Source text:
## Saturday, August 15, 2015

### LeetCode OJ - Binary Tree Paths

Problem:

Solution:

Keep track of the current path using a stack (so that we can easily pop on return). At a leaf, pop through the path, reverse it and output that to a string.

I could have implement a stack on my own to allow reading forward, that should be faster, but for now it is okay.

Code:

#include "stdafx.h"

// https://leetcode.com/problems/binary-tree-paths/

#include "LEET_BINARY_TREE_PATHS.h"

#include <stack>
#include <queue>
#include <vector>
#include <set>
#include <map>
#include <iostream>
#include <string>
#include <sstream>
#include <algorithm>

using namespace std;

namespace _LEET_BINARY_TREE_PATHS
{
struct TreeNode
{
int val;
TreeNode *left;
TreeNode *right;
TreeNode(int x) : val(x), left(NULL), right(NULL) {}
};

class Solution
{
private:
void binaryTreePathsImpl(stack<int>& path, TreeNode* root, vector<string>& solution)
{
path.push(root->val);
if (root->left == NULL && root->right == NULL)
{
stack<int> currentPath;
while (path.size() > 0)
{
currentPath.push(path.top());
path.pop();
}
ostringstream buffer;
while (currentPath.size() > 1)
{
buffer << currentPath.top();
buffer << "->";
path.push(currentPath.top());
currentPath.pop();
}
buffer << currentPath.top();
path.push(currentPath.top());
currentPath.pop();
solution.push_back(buffer.str());
}
else
{
if (root->left != NULL)
{
binaryTreePathsImpl(path, root->left, solution);
}
if (root->right != NULL)
{
binaryTreePathsImpl(path, root->right, solution);
}
}
path.pop();
}
public:
vector<string> binaryTreePaths(TreeNode* root)
{
stack<int> path;
vector<string> solution;
if (root != NULL)
{
binaryTreePathsImpl(path, root, solution);
}
return solution;
}
};

TreeNode* ToTree(vector<int> serialized)
{
if (serialized.size() == 0)
{
return NULL;
}
unsigned int i = 1;
TreeNode* root = new TreeNode(serialized[0]);
queue<TreeNode*> queue;
queue.push(root);
while (i < serialized.size())
{
TreeNode* current = queue.front();
queue.pop();
int leftValue = serialized[i++];
int rightValue = serialized[i++];
if (leftValue != 10086) // 10086 represents #
{
TreeNode* leftNode = new TreeNode(leftValue);
current->left = leftNode;
queue.push(leftNode);
}
if (rightValue != 10086) // 10086 represents #
{
TreeNode* rightNode = new TreeNode(rightValue);
current->right = rightNode;
queue.push(rightNode);
}
}

return root;
}
}

using namespace _LEET_BINARY_TREE_PATHS;

int LEET_BINARY_TREE_PATHS()
{
int case1[] = { 1, 2, 3, 10086, 5, 10086, 10086 };
Solution s;
vector<string> case1_solution = s.binaryTreePaths(ToTree(vector<int>(case1, case1 + _countof(case1))));
for (unsigned int i = 0; i < case1_solution.size(); i++)
{
cout << case1_solution[i] << endl;
}
return 0;
}

Given data:

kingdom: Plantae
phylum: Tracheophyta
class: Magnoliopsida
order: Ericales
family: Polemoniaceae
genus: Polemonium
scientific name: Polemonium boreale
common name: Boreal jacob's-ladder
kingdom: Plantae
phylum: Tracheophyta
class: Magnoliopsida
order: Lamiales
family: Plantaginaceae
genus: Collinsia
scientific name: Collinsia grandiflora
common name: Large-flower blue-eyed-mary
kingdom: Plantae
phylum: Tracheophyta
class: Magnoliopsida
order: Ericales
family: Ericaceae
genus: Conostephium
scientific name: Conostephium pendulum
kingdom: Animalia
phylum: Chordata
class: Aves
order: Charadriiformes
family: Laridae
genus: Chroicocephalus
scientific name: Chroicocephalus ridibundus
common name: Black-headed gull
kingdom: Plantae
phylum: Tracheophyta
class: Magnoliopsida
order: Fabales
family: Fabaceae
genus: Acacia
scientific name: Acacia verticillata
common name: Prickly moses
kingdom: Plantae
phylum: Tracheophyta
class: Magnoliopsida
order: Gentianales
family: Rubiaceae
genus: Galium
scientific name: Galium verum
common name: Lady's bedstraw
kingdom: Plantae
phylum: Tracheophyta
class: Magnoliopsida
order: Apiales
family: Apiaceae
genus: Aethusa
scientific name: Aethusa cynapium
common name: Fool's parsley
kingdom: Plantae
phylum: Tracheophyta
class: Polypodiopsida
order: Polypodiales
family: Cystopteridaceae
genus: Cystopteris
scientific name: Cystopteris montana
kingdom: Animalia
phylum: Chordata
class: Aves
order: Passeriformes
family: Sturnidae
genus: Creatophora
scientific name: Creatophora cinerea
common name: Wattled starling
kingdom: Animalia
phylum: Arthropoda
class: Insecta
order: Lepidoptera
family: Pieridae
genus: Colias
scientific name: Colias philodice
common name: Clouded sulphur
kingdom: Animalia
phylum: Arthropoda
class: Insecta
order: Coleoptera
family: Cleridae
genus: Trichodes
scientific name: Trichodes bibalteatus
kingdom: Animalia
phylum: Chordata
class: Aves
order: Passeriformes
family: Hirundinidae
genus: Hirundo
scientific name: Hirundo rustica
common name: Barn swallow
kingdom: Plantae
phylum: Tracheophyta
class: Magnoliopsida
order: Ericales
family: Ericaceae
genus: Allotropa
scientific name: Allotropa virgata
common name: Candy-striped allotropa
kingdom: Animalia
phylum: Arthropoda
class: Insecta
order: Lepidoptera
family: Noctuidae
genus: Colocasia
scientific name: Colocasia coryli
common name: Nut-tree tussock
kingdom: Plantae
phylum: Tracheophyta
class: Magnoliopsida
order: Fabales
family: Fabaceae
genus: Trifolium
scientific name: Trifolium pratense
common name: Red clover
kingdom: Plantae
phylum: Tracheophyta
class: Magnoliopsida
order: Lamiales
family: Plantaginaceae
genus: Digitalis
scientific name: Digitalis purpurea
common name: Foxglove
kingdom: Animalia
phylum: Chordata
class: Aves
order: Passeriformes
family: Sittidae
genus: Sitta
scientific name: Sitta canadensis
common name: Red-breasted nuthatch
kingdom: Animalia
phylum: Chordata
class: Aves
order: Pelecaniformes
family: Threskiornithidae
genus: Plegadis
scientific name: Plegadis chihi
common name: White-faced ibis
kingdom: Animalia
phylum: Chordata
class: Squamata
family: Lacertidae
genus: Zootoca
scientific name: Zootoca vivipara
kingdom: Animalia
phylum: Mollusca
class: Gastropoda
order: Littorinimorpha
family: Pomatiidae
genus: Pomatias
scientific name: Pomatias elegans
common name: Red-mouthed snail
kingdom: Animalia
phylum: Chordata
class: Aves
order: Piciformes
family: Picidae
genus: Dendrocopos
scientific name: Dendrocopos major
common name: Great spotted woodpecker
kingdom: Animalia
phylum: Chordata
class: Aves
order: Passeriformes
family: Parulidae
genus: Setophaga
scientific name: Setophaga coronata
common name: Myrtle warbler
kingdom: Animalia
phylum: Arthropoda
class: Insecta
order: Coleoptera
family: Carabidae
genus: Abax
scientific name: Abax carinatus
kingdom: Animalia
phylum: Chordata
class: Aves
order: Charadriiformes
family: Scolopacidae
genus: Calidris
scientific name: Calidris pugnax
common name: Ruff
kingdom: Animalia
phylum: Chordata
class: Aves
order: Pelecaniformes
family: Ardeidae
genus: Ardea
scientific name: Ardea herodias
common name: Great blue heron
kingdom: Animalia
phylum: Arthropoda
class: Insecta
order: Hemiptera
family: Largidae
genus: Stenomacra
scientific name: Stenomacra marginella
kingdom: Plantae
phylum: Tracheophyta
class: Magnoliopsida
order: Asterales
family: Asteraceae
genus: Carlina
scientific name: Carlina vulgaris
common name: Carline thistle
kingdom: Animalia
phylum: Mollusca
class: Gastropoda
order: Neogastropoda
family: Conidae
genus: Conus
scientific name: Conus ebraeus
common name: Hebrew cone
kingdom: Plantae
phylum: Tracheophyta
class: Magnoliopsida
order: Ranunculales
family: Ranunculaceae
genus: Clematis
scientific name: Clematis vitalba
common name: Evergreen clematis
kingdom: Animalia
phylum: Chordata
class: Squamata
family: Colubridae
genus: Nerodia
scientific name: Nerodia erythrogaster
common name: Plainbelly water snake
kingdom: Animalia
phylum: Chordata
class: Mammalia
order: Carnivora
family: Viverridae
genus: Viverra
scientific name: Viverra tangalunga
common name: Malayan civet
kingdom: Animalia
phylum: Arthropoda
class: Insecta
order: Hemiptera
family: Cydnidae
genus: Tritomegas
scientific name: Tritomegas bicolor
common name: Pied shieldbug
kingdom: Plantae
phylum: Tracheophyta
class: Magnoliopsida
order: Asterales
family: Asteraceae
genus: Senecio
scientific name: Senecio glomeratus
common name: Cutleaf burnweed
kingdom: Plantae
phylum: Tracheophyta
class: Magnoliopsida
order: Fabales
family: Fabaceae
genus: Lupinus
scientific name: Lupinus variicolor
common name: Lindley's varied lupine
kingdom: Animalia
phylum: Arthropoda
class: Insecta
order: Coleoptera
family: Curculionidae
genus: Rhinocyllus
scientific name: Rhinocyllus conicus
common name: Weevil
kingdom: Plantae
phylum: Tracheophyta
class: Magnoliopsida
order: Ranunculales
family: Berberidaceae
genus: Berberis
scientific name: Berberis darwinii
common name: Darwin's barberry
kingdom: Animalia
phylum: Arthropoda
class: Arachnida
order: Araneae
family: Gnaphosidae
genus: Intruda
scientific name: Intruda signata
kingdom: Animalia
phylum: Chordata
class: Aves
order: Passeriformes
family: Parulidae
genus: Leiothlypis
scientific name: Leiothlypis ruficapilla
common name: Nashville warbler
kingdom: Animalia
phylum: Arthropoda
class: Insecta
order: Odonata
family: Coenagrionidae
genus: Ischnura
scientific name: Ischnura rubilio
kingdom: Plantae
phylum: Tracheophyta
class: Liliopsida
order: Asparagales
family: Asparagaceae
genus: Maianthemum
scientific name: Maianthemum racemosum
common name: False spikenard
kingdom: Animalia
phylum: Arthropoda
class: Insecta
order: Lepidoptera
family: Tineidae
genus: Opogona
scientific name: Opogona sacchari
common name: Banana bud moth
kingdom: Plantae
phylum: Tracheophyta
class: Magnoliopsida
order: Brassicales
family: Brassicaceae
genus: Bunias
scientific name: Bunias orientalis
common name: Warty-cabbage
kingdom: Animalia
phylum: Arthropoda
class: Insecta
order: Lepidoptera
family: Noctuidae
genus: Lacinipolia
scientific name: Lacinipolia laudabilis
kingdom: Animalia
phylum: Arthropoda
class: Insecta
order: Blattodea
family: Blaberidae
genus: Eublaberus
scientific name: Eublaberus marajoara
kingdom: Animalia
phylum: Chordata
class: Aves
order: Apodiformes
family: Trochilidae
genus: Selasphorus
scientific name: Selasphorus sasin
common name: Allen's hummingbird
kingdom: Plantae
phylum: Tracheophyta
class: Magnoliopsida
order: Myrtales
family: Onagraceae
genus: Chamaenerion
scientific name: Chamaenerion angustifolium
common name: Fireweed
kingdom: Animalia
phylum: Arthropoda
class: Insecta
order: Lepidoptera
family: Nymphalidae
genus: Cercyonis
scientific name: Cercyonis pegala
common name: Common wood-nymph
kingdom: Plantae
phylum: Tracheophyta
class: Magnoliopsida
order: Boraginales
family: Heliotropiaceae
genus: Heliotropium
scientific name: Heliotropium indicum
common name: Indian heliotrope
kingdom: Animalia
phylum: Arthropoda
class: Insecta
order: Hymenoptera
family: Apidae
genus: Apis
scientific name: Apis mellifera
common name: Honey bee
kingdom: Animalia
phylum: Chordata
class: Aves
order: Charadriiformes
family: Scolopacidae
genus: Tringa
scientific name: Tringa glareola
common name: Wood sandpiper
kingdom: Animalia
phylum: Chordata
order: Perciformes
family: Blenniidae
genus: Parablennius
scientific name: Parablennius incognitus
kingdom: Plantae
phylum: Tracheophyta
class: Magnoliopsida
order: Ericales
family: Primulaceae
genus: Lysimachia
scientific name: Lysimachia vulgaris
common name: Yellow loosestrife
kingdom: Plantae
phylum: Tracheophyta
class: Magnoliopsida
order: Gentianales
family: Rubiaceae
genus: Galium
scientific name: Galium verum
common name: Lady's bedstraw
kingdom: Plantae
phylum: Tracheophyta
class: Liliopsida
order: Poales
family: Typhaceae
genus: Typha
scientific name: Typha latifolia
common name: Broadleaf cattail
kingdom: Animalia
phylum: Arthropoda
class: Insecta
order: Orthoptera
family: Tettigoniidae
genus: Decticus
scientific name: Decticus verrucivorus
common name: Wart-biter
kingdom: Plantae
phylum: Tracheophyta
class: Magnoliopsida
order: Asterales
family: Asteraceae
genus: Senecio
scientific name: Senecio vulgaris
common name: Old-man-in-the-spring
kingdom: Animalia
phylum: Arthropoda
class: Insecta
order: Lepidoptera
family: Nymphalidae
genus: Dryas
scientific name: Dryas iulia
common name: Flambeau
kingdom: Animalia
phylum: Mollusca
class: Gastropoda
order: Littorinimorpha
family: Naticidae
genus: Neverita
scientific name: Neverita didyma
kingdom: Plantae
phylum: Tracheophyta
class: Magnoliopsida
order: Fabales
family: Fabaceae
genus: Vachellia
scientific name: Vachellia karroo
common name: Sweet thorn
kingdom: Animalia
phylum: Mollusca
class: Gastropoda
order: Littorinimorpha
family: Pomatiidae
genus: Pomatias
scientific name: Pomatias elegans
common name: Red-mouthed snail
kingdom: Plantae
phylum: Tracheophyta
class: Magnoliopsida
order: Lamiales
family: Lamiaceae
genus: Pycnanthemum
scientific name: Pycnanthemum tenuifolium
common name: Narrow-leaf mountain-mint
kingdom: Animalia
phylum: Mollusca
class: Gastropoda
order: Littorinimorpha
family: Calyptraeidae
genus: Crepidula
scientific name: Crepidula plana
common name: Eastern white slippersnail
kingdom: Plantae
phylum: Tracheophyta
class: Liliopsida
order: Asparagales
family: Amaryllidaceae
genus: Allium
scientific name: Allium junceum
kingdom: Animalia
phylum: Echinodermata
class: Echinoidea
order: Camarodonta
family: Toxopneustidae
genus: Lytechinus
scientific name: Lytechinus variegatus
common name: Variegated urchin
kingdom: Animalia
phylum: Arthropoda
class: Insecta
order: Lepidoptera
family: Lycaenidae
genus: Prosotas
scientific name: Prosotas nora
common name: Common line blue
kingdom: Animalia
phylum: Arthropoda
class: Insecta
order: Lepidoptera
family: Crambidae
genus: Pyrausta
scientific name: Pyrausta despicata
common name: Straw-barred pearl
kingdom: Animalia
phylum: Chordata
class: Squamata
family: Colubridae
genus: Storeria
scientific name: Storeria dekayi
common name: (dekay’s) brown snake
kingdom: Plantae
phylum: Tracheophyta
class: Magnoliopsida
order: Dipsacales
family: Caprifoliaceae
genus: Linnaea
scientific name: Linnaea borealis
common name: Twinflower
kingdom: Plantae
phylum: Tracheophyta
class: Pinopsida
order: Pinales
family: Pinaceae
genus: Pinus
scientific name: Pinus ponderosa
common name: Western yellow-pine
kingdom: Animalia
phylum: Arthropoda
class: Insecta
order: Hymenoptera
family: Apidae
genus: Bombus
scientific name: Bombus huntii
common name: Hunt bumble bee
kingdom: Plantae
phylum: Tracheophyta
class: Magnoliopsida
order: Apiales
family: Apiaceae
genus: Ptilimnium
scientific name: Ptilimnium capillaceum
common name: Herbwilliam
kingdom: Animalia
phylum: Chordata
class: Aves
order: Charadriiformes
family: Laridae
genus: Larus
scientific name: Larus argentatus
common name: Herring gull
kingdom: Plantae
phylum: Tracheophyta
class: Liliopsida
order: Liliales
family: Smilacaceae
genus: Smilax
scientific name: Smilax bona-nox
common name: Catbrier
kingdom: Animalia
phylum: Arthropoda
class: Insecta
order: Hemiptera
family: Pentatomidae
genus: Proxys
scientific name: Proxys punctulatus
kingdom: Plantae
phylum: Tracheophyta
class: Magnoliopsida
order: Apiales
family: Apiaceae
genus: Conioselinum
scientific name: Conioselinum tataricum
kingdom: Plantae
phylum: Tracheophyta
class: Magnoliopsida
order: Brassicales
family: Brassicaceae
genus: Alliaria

Tasks for this exercise:
[a] Please explain, in one to three sentences, why the Binary Tree Paths post tracks the current path with a stack.
[b] Answer these from the Binary Tree Paths post, one line each, marked (i), (ii), (iii):
(i) On what date was it posted?
(ii) What number stands for # in the serialized tree input?
(iii) What string is written between node values in each output path?
The data placed after the Binary Tree Paths post stands apart from it.

Replies:
[a] A stack makes it easy to pop the last node off the path on return, as the recursion backs out of each node.

[b]
(i) Saturday, August 15, 2015
(ii) 10086
(iii) "->"